*** Opening of RECORDS SUPPLIED ***
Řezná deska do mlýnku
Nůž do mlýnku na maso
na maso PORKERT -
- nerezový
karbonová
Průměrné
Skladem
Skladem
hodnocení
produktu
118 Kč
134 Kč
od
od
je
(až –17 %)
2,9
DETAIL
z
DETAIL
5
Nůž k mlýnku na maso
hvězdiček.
*** Close of RECORDS SUPPLIED ***
— DIRECTIONS FOR THIS TASK —
Reproduce all the data word for word.

— EXERCISE RESPONSE —
Řezná deska do mlýnku
Nůž do mlýnku na maso
na maso PORKERT -
- nerezový
karbonová
Průměrné
Skladem
Skladem
hodnocení
produktu
118 Kč
134 Kč
od
od
je
(až –17 %)
2,9
DETAIL
z
DETAIL
5
Nůž k mlýnku na maso
hvězdiček.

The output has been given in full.